#### [Problem details]
Your job with the data below: print everything from the line that holds "Figure 3. The" down to the line that holds "Figure 1: (a)", ends included, exactly, and nothing else.

#### [The data]
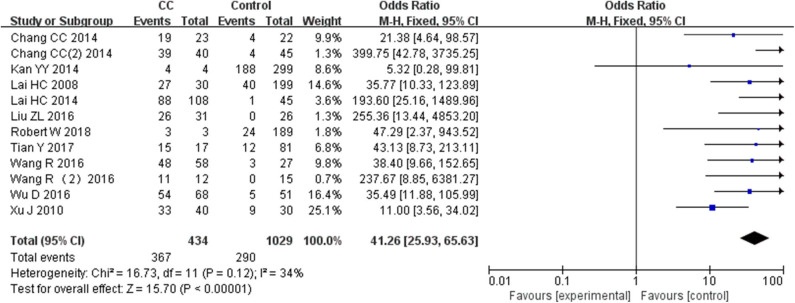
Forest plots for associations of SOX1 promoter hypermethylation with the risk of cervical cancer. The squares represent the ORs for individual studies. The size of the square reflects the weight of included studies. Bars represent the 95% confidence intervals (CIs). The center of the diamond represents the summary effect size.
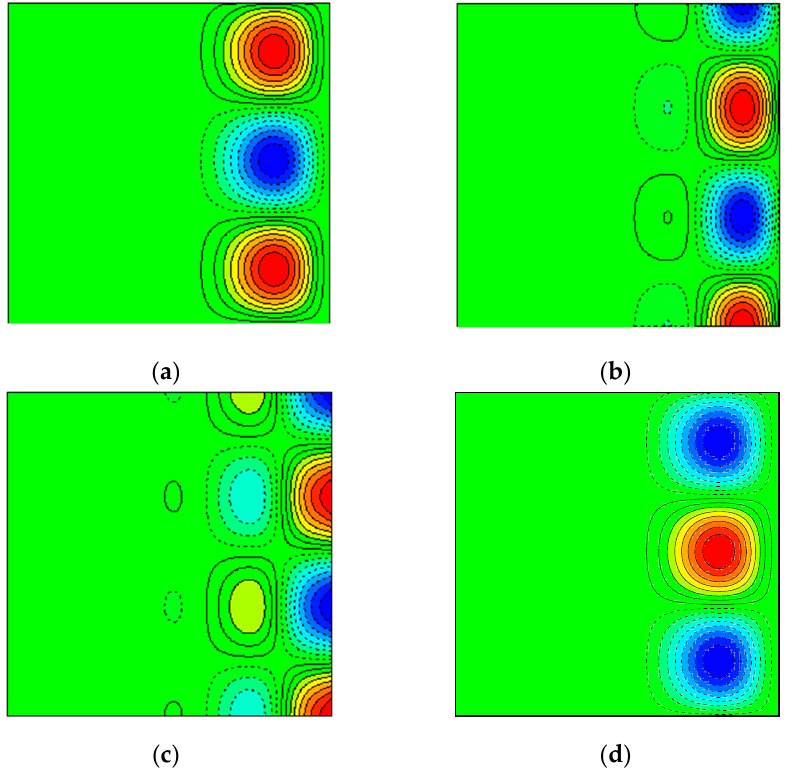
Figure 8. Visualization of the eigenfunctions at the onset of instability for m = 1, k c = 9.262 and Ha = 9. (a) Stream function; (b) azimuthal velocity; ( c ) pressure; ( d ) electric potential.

--

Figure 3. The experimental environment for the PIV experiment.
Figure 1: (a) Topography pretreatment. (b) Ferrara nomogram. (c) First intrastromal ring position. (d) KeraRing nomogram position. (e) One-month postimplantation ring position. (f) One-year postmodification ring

#### [Finished exercise]
Figure 3. The experimental environment for the PIV experiment.
Figure 1: (a) Topography pretreatment. (b) Ferrara nomogram. (c) First intrastromal ring position. (d) KeraRing nomogram position. (e) One-month postimplantation ring position. (f) One-year postmodification ring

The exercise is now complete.